Kegiatan yang berlangsung di Gospel cafe tersebut dihadiri 100 peserta dari berbagai kalangan masyarakat di kota Dobo, Ibukota Kepulauan Aru.
Mercy dalam sambutannya menjelaskan bahwa kegiatan pelatihan ini digelar sebagai upaya mendukung pemerintah daerah, dalam hal mengatasi masalah sampah di Maluku, khususnya kota Dobo. Bahkan, ia mengajak kaum muda jadikan sampah sebagai sahabat.
“Jadi perubahan dikatakan berhasil kalau kita jadikan sampah sebagai sahabat. Ini adalah sebuah ajakan untuk mengubah cara pandang terhadap sampah, dari yang tadinya dianggap sebagai sesuatu yang menjijikkan dan merugikan, menjadi sesuatu yang bisa bermanfaat dan bahkan menguntungkan jika dikelola dengan baik,” ucapnya.
Olehnya, Srikandi Aru ini berharap semua pihak dapat melihat sampah sebagai sesuatu yang menguntungkan dari sisi ekonomi dan lingkungan, maka kedepan masalah sampah di pulau Wamar khususnya kota Dobo dapat ditangani dengan baik.
“Untuk menatakelolah masalah sampah ini, tidak bisa hanya dilakukan oleh pemerintah saja dan harus menjadi komitmen semua pihak terutama kaum muda di kota Dobo untuk membentuk komunitas peduli sampah. Disamping itu, dengan adanya pelatihan-pelatihan semacam ini, sudah tentu kita berharap kedepan kita melihat sampah plastik sebagai sesuatu yang bernilai,” ajak Mercy.
Sebelumnya, Plt. Kadis Lingkungan Hidup Kepulauan Aru, Apres Mukujey dalam sambutannya mengatakan bahwa Kabupaten Kepulauan Aru dengan keindahan alamnya yang luar biasa memiliki potensi yang sangat besar dalam bidang riset inovasi, khususnya di sektor lingkungan hidup.
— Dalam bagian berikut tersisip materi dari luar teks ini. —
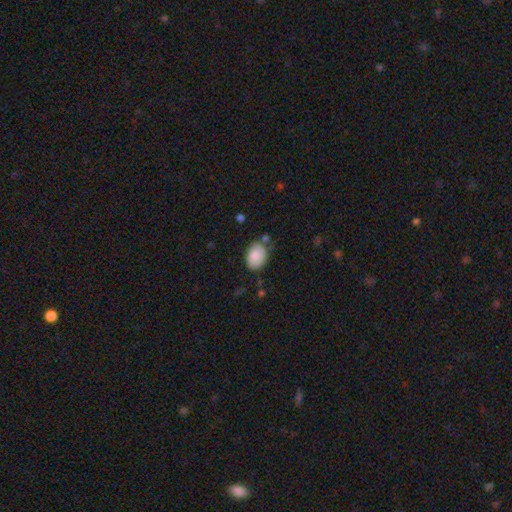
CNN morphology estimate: smooth-or-featured: smooth: 88% | star or artifact: 7% | featured or disk: 6%
  how-rounded: in between: 81% | round: 18% | cigar-shaped: 1%
  merging: none: 73% | minor disturbance: 18% | merger: 5% | major disturbance: 4%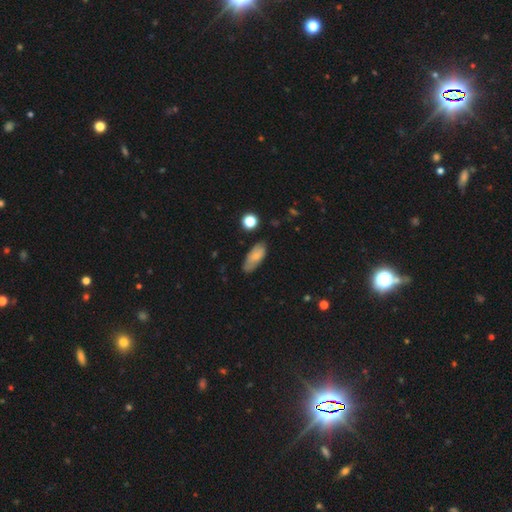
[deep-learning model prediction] A smooth galaxy with no disk features (74%) that is in between round and cigar-shaped (84%).

Vote fractions:
- Smooth or featured? smooth: 74% / featured or disk: 19% / star or artifact: 7%
- How rounded? in between: 84% / cigar-shaped: 13% / round: 3%
- Merging? none: 75% / minor disturbance: 19% / major disturbance: 4% / merger: 2%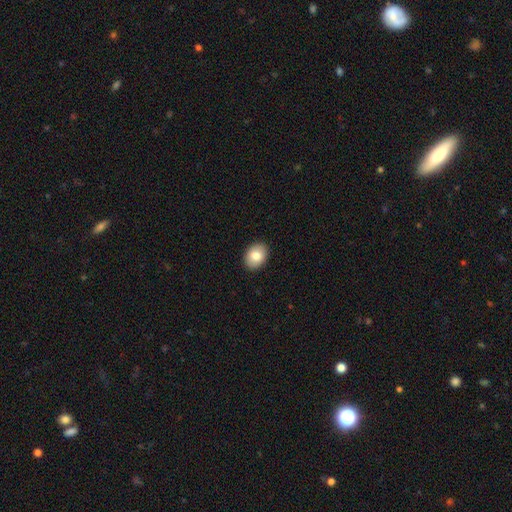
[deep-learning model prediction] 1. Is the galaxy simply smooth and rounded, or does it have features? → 83% smooth, 10% featured or disk, 7% star or artifact.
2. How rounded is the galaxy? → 68% in between, 31% round, 1% cigar-shaped.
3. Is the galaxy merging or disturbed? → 91% none, 6% minor disturbance, 2% major disturbance, 1% merger.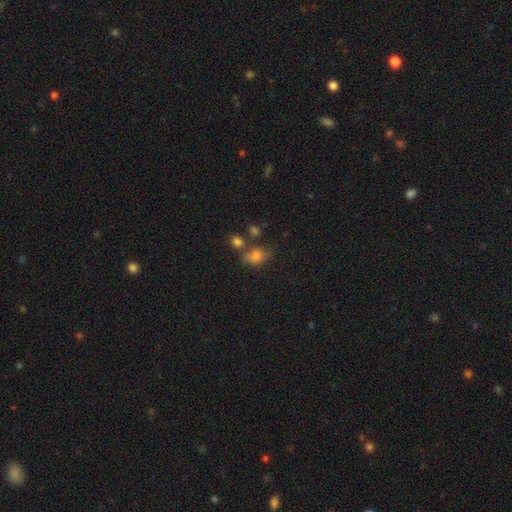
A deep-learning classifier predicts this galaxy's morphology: Overall: smooth (74%). How rounded: in between (68%; round 30%). Merging: none (56%; minor disturbance 20%).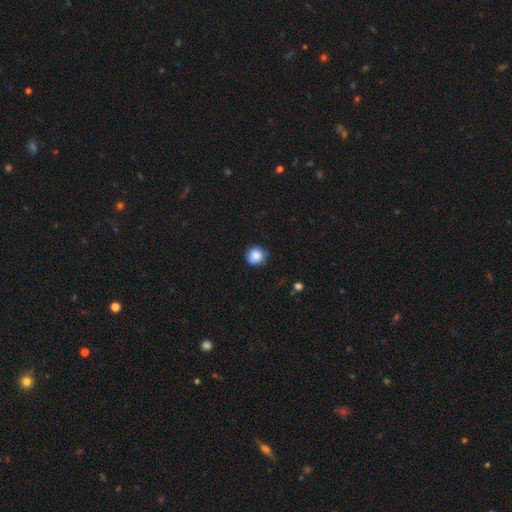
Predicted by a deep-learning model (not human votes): The model was most divided on "merging": none: 74%, minor disturbance: 21%, major disturbance: 4%, merger: 1%. More confident: how rounded — round (88%); smooth or featured — smooth (84%).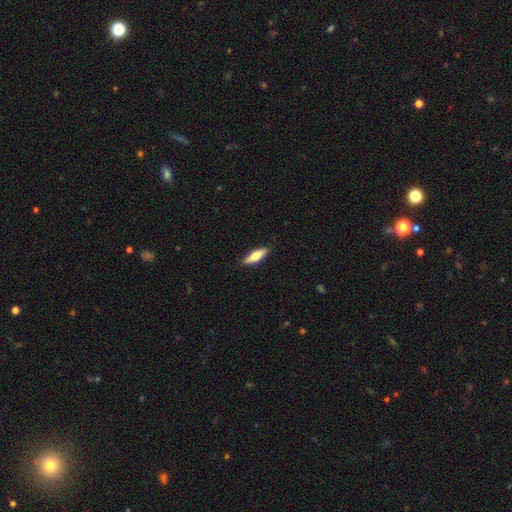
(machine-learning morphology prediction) This appears to be a smooth galaxy with no disk features (61%) that is cigar-shaped (61%). Merging: none (88%).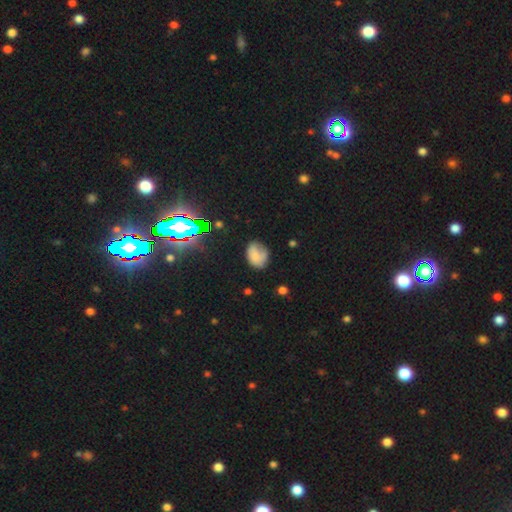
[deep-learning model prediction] This is likely a smooth galaxy (70%). How rounded: likely in between (66%). Merging: possibly none (55%).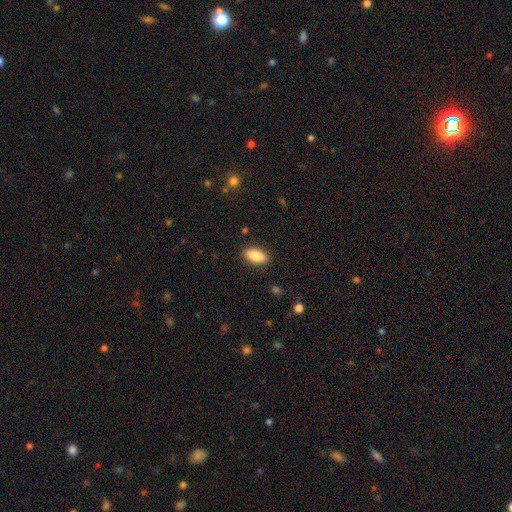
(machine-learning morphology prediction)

Wilayah ini memiliki keanekaragaman hayati yang tinggi, baik di darat maupun di laut serta kekayaan sumber daya alam yang belum sepenuhnya terkelola.
“Potensi ini perlu di dukung dengan Riset dan Inovasi Nasional yang berkelanjutan untuk menjaga kelestarian, kesejahteraan masyarakat. Kegiatan BRIN Riset Inovasi Nasional ini merupakan momentum yang sangat penting bagi Kabupaten Kepulauan Aru,” katanya saat membuka kegiatan tersebut.
Melalui kegiatan ini, dirinya berharap dapat terjadi kerjasama yang erat antara BRIN dan Pemerintah Daerah, serta berbagai pihak terkait dalam mengembangkan BRIN Riset dan Inovasi Nasional yang relevan dengan kebutuhan dan potensi daerah.
Selain itu, sinerji antara ilmu pengetahuan dan ilmu teknologi, serta kearifan lokal, menjadi kunci keberhasilan dalam menjaga kelestarian lingkungan dan membangun Kebupaten Kepulauan Aru yang lebih baik.
Ditambahkan pula, berapa isu lingkungan yang menjadi perhatian di Kabupaten Kepulauan Aru antara lain yakni Perlindungan dan pelestarian ekosistem mangrove, pengelola sampah, perlindungan terumbu karang dan pengembangan energi terbarukan.
“Akhir kata, kami berharap kegiatan BRIN Riset Inovasi Nasional ini dapat berjalan sukses dan memberikan manfaat yang baik bagi Kabupaten Kepulauan Aru, serta bagi kemajuan ilmu pengetahuan dan teknologi di Indonesia,” kunci Mukujey.